I push my bottom lip out into my best pout, my last ditch effort to sexually extort this information.
“I’ll tell you later. Tonight even. You’ll love it. Promise. Don’t be a big, nervous grizzly about this.” Deo kisses my pouty bottom lip and chuckles as he snatches his shirt off of the floor.
“I get first shower!” I yell, dashing into the bathroom before he can duck in.

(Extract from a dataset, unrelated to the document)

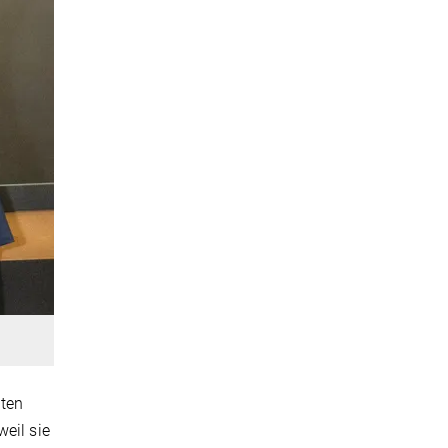
iten
eil sie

I’m dabbing on my dark red lipstick after the quick shower that washed off the last of the Deo’s smell from my skin. I ignored the little part of me that sighed sadly when the smell of my body wash replaced the scent of him. Something small and bright and heart-stoppingly distinct catches my eye in the reflection of the hallway mirror.
I turn around to make sure it isn’t a mirage.
Sure enough, next to Deo’s Vans are the dress pants that he kicked off hastily, when we barely made it in the front door after the wedding, but before we fell into my bed for an extended stay. And next to the pants is a tiny red box that must have fallen out of his pocket. I cross the room and pick it up and run my thumb over the soft velvet. My heart is thumping so ferociously in my chest, it wouldn’t surprise me if Deo could hear the steady pounding over the sound the shower and his passionately off-key rendition of Otis Redding’s “Try a Little Tenderness.”
The room feels like it’s tilted off its axis, and I grip the wall to keep from sliding to the side. I don’t want to open it. I know what’s in it.
The croak of the old hinges reverberates through the entire apartment, and my fingers shake slightly, making the box flutter in my hand.
It’s bad. It’s really bad.
Inside is a gorgeous, vintage-looking sapphire ring. It’s something that, if this were a time far in the future and things were completely settled and I were ready to get married, I would drool over and lust after and drop major hints about. It’s something so beautiful and perfect, it’s as if it were hand-picked for me by someone who knows me inside and out. It’s unique and breath-taking and so, so...wrong.